## Task directions
Rewrite the page text about Perl underscores from "But how would" up to and including "supposed to tell?", putting "operator" wherever "user" appears.

## Page text
★ ★ ★ ★ ★ ★ ★

I'm wondering why Perl treats a numeric literal with underscores in it
and a variable with a value made of numbers punctuated by underscores
so differently......what difference would (or SHOULD perhaps?) it make
for it to evaluate 1_23_456 + 1 to 123457 and $num + 1 (where $num
holds 1_23_456) to 2 ?

Do you happen to know any concrete reasons behind this or it is one of
the design anomalies?

Perl allows you to put an underscore within your numeric literals to
increase readability. The number
878912793109
Is difficult to read without actually counting the digits. In English,
if we're writing that number, we write it like
878,912,793,109
so that we can easily see we're talking about 878 billion, etc. In
Perl, as you noted in your original post, the comma is the list
separator, so obviously the comma cannot be used to improve
readability. So they allowed the use of the underscore to increase
readability instead:
my $x = 878_912_793_109;
We can tell that this is the number 878 billion (etc) rather than a
string, because we did not surround the value with quotes. If I had
actually wanted the string "eight seven eight underscore (etc)", I
would have written:
my $x = '878_912_793_109';

But how would you make that determination in a non-literal value? If I
put in the code:
my $x = <STDIN>;
and the user enters:
878_912_793_109
how is your program supposed to tell whether the user meant the number
878 billion (etc), or the string "8 7 8 underscore (etc)"? More to the
point, how is Perl supposed to tell?

★ ★ ★ ★ ★ ★ ★

## Pictures paired with source code

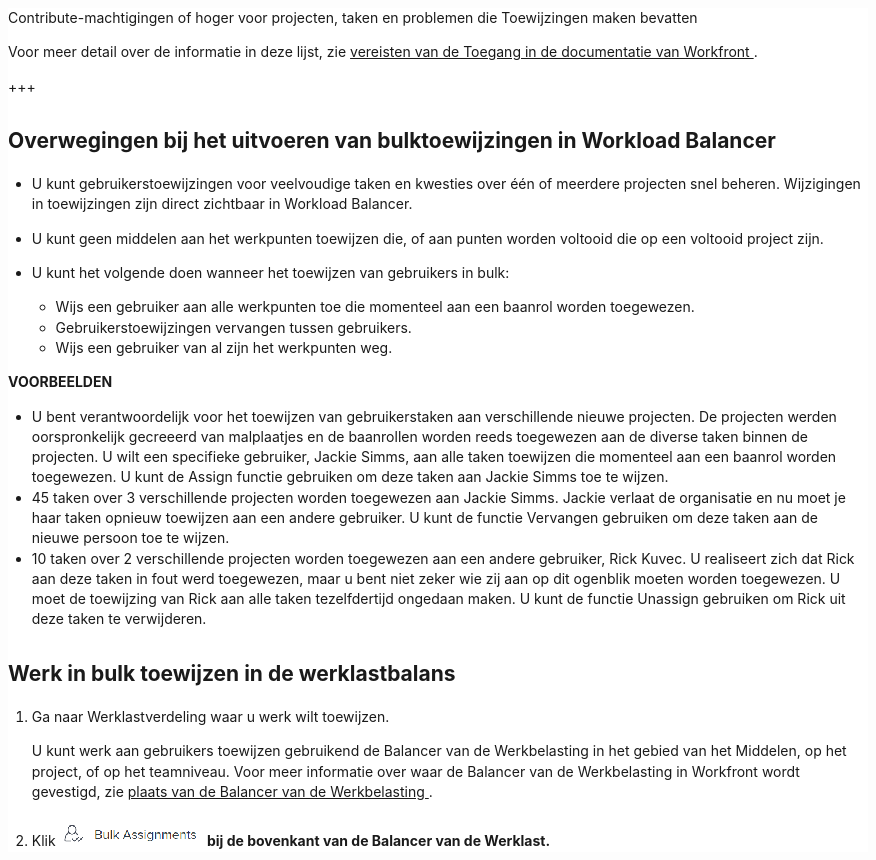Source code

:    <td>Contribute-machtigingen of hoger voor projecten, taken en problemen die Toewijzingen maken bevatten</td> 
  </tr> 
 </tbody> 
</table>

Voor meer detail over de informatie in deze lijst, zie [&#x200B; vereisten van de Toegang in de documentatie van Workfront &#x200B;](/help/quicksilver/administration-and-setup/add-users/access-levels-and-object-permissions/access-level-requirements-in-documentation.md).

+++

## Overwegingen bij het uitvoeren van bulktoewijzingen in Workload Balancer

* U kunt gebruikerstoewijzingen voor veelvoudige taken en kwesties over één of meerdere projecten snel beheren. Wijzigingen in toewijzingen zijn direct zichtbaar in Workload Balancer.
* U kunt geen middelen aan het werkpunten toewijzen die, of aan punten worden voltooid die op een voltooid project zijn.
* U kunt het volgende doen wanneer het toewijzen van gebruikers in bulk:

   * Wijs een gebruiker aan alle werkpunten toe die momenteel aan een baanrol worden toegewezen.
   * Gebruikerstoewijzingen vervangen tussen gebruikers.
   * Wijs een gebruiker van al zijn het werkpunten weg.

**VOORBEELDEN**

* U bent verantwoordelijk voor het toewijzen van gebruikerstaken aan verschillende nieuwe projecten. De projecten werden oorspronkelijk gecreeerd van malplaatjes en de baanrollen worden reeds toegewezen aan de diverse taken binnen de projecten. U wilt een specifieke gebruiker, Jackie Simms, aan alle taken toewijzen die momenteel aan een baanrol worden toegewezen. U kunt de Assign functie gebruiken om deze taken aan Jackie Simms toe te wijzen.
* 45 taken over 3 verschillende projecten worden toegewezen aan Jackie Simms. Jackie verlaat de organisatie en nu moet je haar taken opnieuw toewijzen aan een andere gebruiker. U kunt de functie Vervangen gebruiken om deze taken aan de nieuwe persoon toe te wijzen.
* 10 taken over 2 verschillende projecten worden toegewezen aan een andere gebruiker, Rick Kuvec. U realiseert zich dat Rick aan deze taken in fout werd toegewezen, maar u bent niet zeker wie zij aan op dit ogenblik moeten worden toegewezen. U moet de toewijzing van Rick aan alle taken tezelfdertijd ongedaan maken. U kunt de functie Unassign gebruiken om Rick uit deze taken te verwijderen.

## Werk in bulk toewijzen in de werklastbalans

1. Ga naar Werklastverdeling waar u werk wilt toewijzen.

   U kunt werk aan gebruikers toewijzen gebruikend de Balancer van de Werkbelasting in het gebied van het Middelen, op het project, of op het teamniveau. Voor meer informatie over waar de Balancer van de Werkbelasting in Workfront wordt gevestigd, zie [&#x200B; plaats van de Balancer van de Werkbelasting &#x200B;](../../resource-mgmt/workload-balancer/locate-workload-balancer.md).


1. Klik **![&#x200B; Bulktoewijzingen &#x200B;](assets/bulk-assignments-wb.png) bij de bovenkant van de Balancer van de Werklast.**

★ ★ ★ ★ ★ ★ ★

## Result of this task
But how would you make that determination in a non-literal value? If I
put in the code:
my $x = <STDIN>;
and the operator enters:
878_912_793_109
how is your program supposed to tell whether the operator meant the number
878 billion (etc), or the string "8 7 8 underscore (etc)"? More to the
point, how is Perl supposed to tell?